The anniversary of 9/11 is not only a marker of a terrible historical moment, it is a reminder that we have lived an entire decade in the collective shadows of fear and diminished hopes.  Our children graduating now have spent their childhoods absorbing tsunamis, wars, terrorism, hurricanes, earthquakes and economic catastrophe.  They enter a job market that will test their ability to hope.  It may be a great moment not only to remember 9/11 but also to remember how to hope.

Howard Thurman once wrote that “as long as a man has a dream in his heart, he cannot lose the significance of living.” (Meditations of the Heart, 36-37).  He went on to say that realism, daily facts, are unavoidable, but without that ineffable presence of something bigger inside us, life turns into “a swamp, a dreary, dead place and, deep within, a man’s heart begins to rot.”  This dream does not have to be some world-shaking vision of dramatic change, although moments of history sometimes require these.  Instead, “the dream is the quiet persistence in the heart that enables [us] to ride out the storms of  [our] churning experiences.”

Thurman grew up in Daytona Beach during segregation, but rose to national prominence as a preacher, writer, pastor and academician. He traveled widely and participated in many Christian missions and among his travels, spent time with Gandhi.  He was a college classmate of Martin Luther King, Sr., and was the Dean of the Chapel when King’s son, Martin, came there for study.

Thurman took the young man under wing and mentored him.  He was, in many regards, King’s spiritual director through his short life.  His book, Jesus and the Disinherited, written in 1949, profoundly influenced King.   In 1953 Life magazine) rated Thurman among the twelve most important religious leaders in the United States, but time has moved on and, outside the African American churches and historians and theologians, Thurman is not well-known.

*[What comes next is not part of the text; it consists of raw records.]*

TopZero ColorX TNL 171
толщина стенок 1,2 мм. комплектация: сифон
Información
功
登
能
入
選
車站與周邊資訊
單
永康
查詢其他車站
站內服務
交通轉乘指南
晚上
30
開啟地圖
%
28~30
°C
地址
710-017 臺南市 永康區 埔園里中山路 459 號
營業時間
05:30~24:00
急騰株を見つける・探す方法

When we think of all of these echoes of Thurman in the life of a young preacher from Atlanta, and how Thurman’s thoughts lived out through King’s life, it underlines the importance of his words about dreaming.  Our dreams do not have to be cosmic or political and yet they can roll out to change the world.  The Apostle Paul had a dream one night of a Macedonian man who said, “Come over here and help us,” and the gospel came to that place.  Peter had a vision that opened the gospel to the Gentiles in Acts 10.  Dreaming is powerful.

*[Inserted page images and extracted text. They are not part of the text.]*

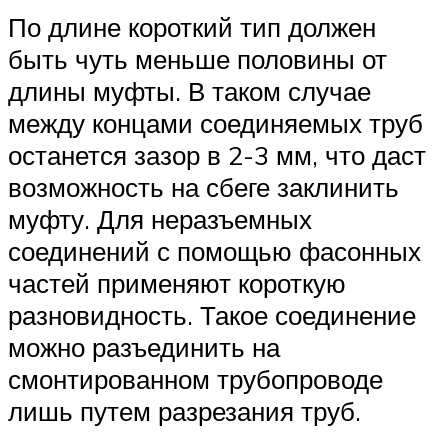
По длине короткий тип должен
быть чуть меньше половины от
длины муфты. В таком случае
между концами соединяемых труб
останется зазор в 2-3 мм, что даст
возможность на сбеге заклинить
муфту. Для неразъемных
соединений с помощью фасонных
частей применяют короткую
разновидность. Такое соединение
можно разъединить на
смонтированном трубопроводе
лишь путем разрезания труб.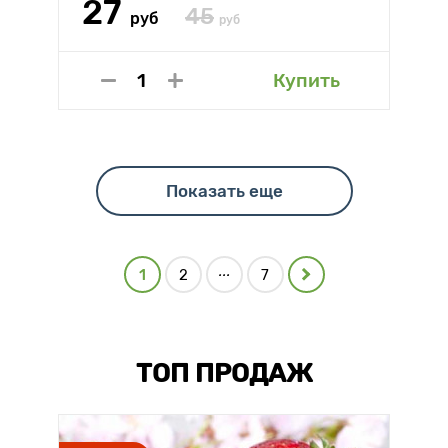
27
45
руб
руб
Купить
Показать еще
...
1
2
7
ТОП ПРОДАЖ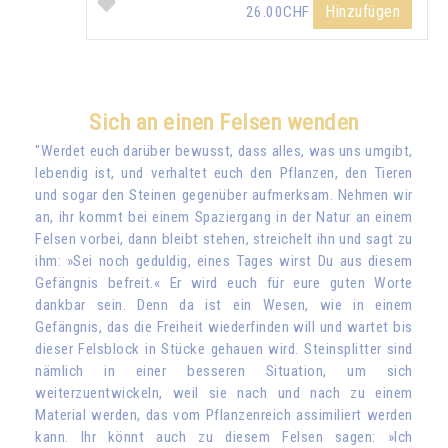
Hinzufügen
26.00CHF
Sich an einen Felsen wenden
"Werdet euch darüber bewusst, dass alles, was uns umgibt,
lebendig ist, und verhaltet euch den Pflanzen, den Tieren
und sogar den Steinen gegenüber aufmerksam. Nehmen wir
an, ihr kommt bei einem Spaziergang in der Natur an einem
Felsen vorbei, dann bleibt stehen, streichelt ihn und sagt zu
ihm: »Sei noch geduldig, eines Tages wirst Du aus diesem
Gefängnis befreit.« Er wird euch für eure guten Worte
dankbar sein. Denn da ist ein Wesen, wie in einem
Gefängnis, das die Freiheit wiederfinden will und wartet bis
dieser Felsblock in Stücke gehauen wird. Steinsplitter sind
nämlich in einer besseren Situation, um sich
weiterzuentwickeln, weil sie nach und nach zu einem
Material werden, das vom Pflanzenreich assimiliert werden
kann. Ihr könnt auch zu diesem Felsen sagen: »Ich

These dreams do not have to be world-sized.  They can be quite simple—dreaming of a better life for your children, to help a friend whose life is crushed, or as simple as “I want to be a better person than I have been up until now.”  It can be a dream to rebuild out of financial ruin or when your circumstances have taken a devastating turn.  We can dream of helping the next generation do more than we ever imagined and so give ourselves to a career of teaching and guiding.

There is something very determined about dreaming.  While “dreamy” often describes escape, inward dreams are just the opposite—they occupy our hearts and minds and drive us toward something that is ultimately better.  We imagine a future worth attaining.

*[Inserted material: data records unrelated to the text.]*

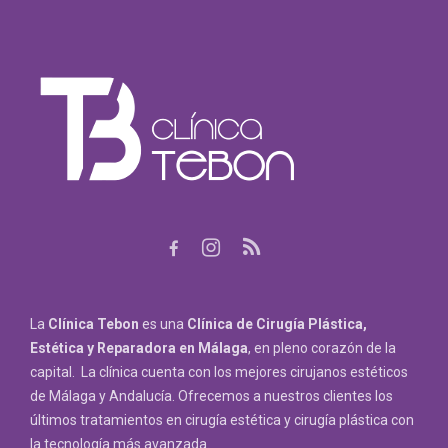
La
Clínica Tebon
es una
Clínica de Cirugía Plástica,
Estética y Reparadora
en Málaga
, en pleno corazón de la
capital. La clínica cuenta con los mejores cirujanos estéticos
de Málaga y Andalucía. Ofrecemos a nuestros clientes los
últimos tratamientos en cirugía estética y cirugía plástica con
la tecnología más avanzada.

Don’t underestimate the dream.  It is quite powerful.  It raised the ancient Jewish patriarch Joseph out of prison and into the Pharaoh’s court, and ultimately Israel into existence.  Thurman’s dreams lived into a young man who was part of calling America to its best self.

In these times of rebuilding, re-imagining and renewal, biblical people ought to dream.  Who knows what might come of it?  Just when life is at its worst is when dreams matter most.